In the entries below, find the line with "ஆர்.கே. சாமி |" and the line with "OFERTAS DE EMPLEO - URKOBE"; copy them and every line between them exactly, but not the pictures.

════

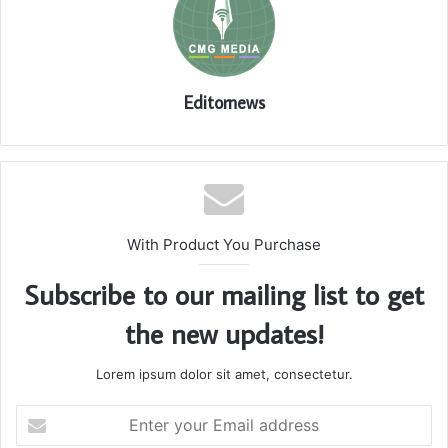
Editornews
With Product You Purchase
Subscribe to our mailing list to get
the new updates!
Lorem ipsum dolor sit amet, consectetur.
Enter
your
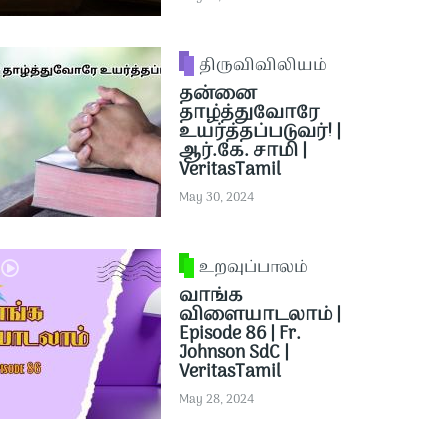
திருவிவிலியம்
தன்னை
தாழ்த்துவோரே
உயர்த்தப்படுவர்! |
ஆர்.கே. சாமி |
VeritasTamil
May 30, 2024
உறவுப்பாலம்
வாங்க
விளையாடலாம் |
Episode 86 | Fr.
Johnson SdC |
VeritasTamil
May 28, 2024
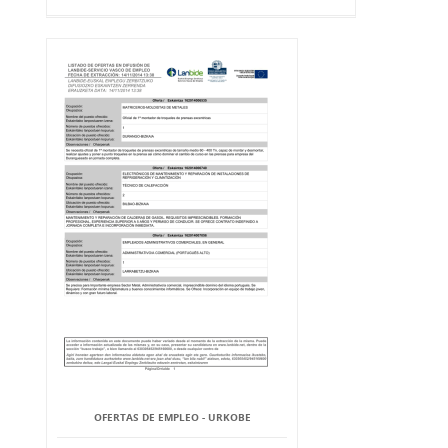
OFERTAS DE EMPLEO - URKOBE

════

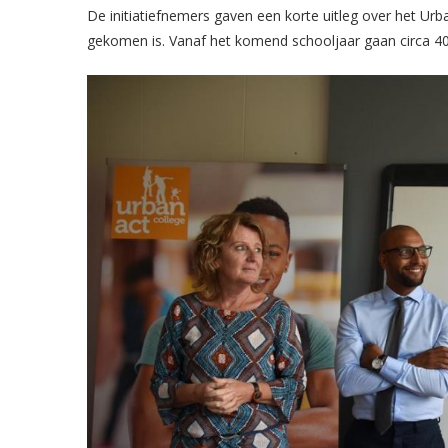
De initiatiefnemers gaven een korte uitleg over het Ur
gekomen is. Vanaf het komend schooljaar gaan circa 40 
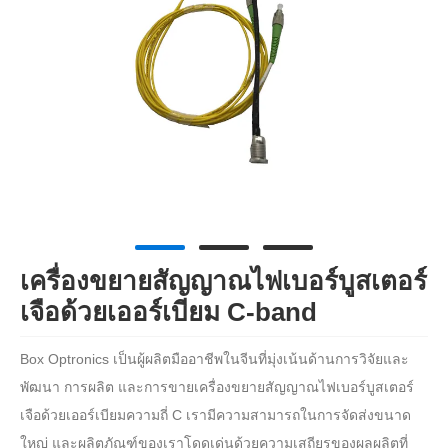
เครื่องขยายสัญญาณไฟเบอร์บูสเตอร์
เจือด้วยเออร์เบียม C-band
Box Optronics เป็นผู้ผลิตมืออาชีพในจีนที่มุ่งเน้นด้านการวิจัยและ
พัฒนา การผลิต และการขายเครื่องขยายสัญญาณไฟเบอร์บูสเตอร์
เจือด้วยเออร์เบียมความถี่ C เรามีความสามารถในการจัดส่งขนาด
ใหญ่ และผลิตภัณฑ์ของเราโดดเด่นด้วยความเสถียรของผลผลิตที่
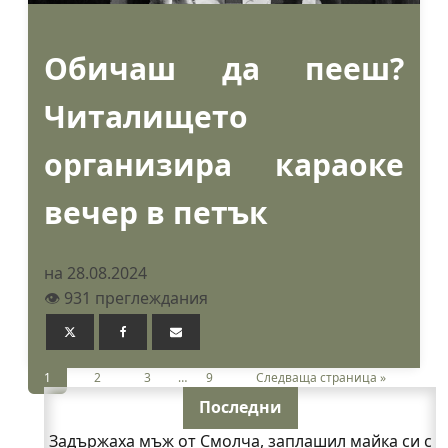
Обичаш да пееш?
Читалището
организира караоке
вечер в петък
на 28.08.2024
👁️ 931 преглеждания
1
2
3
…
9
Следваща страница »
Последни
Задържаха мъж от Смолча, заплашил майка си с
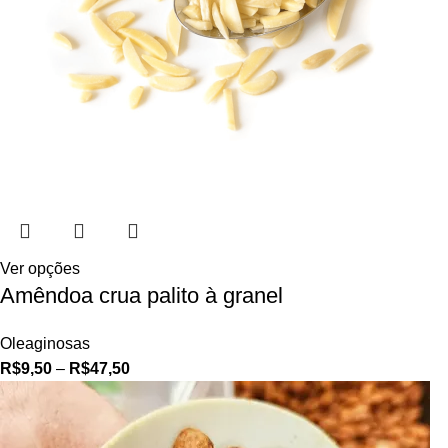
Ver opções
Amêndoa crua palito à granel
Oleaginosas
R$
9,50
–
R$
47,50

════

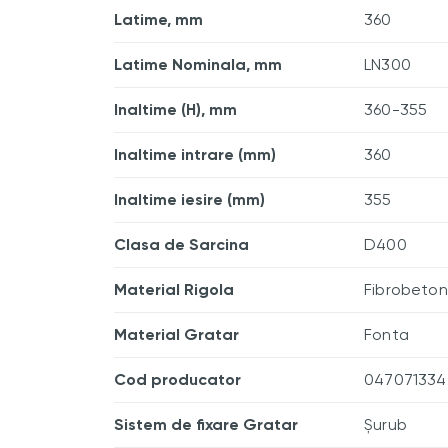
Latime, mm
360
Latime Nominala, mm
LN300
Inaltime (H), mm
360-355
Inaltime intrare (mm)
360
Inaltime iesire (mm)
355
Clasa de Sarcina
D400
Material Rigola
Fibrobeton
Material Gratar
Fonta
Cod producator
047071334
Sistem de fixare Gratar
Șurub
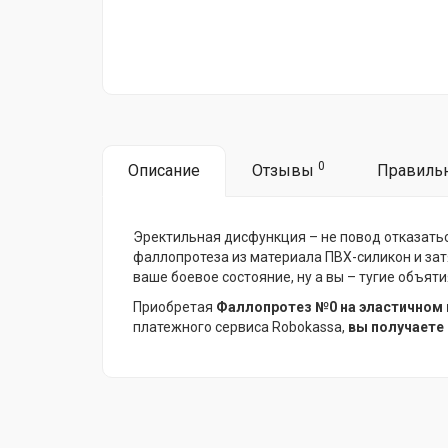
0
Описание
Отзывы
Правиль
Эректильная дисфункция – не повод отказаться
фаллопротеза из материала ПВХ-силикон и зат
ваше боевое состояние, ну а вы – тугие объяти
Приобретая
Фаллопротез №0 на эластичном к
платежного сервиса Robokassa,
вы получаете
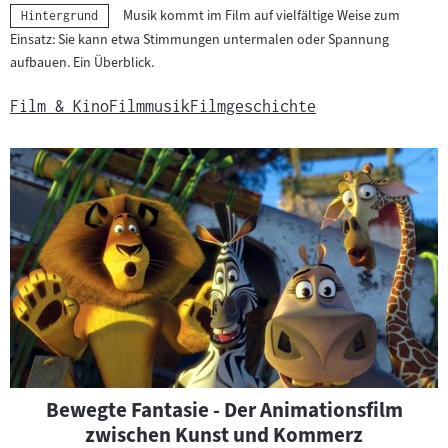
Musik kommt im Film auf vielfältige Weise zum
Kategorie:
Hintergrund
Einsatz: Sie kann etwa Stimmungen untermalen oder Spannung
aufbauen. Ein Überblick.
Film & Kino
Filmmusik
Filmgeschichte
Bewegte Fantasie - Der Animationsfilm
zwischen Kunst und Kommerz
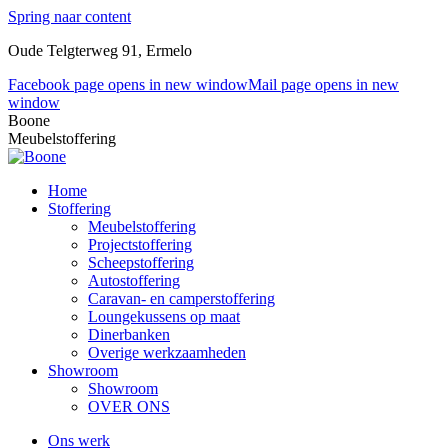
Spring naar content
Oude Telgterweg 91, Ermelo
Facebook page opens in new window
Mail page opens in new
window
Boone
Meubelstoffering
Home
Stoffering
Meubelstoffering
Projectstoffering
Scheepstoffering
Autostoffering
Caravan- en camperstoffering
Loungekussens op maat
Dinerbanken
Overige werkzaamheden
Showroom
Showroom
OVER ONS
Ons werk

════

_Response area_.
ஆர்.கே. சாமி |
VeritasTamil
May 30, 2024
உறவுப்பாலம்
வாங்க
விளையாடலாம் |
Episode 86 | Fr.
Johnson SdC |
VeritasTamil
May 28, 2024
OFERTAS DE EMPLEO - URKOBE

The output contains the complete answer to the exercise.